All in all, the IJHS study concluded that the US health care system could probably eliminate 75% of its administrative costs by switching to a single-payer system (see this document for one good example of what such a system might look like). The excessive bureaucratic burden (i.e. over what it could have with a single-payer system) of the US’s health care system seems to be in the neighborhood of $300bn per year. That’s some real money. And it’s growing, not shrinking.

What Explains the Excessive Expenses?

Economic theory provides several fairly clear and convincing explanations for why private health insurance plans spend so much money on administration, including economies of scale (or lack thereof), burden-shifting, and selection.

First of all, private health insurance plans are far smaller than national health insurance plans, and thus have much less ability to reap economies of scale. For the same reason, the relative administrative costs of the Medicare system have steadily been falling over time.

Secondly, private health insurance plans have a strong financial incentive to try to shift as much of the costs of each insurance claim on to individuals, providers, and other health insurance providers. It therefore makes sense for them to devote substantial resources to the task of trying to avoid paying claims that are brought to them. One example of this effect is how insurance companies go over claims with a fine-toothed comb to try to deny them whenever possible. A national government-run insurance plan would have no such incentive, since there would be no one to try to shift the burden to.

Finally, private plans also have a strong financial incentive to try to exclude high-cost individuals from their plans. It therefore makes sense for them to devote a lot of resources toward vetting potential enrollees and screening out those that they guess will have large claims. Again, a national insurance plan has no such incentive, because by definition it is set up to insure everyone.

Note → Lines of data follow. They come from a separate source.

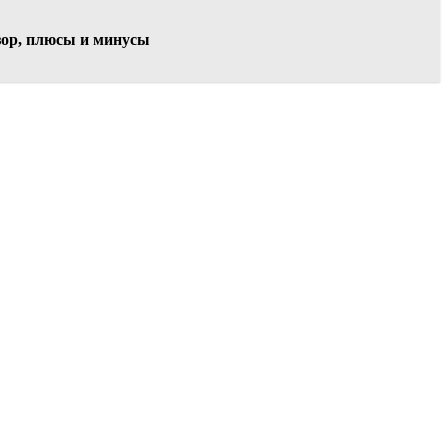
бзор, плюсы и минусы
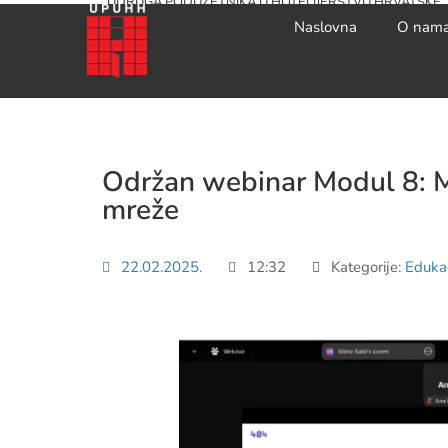
UDRUGA PODUZETNIKA U HOTELIJERSTVU HRVATSKE
Naslovna
O nam
Održan webinar Modul 8: Mo
mreže
22.02.2025.
12:32
Kategorije:
Edukac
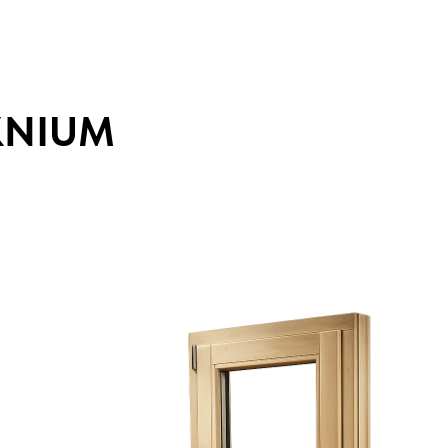
KNIUM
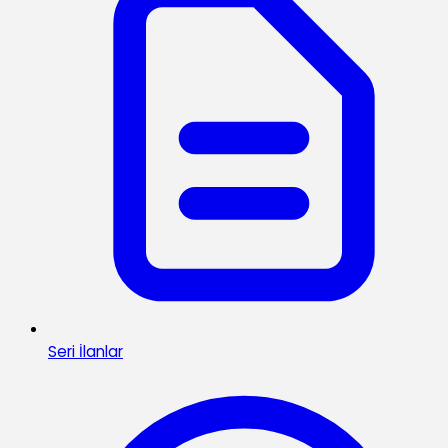
Seri İlanlar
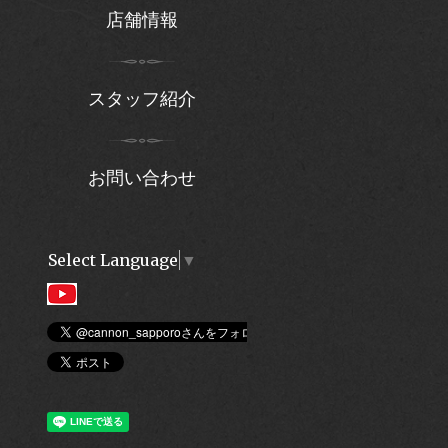
店舗情報
スタッフ紹介
お問い合わせ
Select Language
▼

These are just some of the ways in which the market for health care is rife with what economists call “market imperfections” and “market failures”. And as every economist learns in their first year in graduate school, when there are market failures and imperfections, the private market outcome is not likely to be the most efficient outcome, and government intervention (or even provision of the good) will probably produce far better results. Unfortunately, the evidence from the US’s health care system seems to suggest that economic theory is exactly right in this case.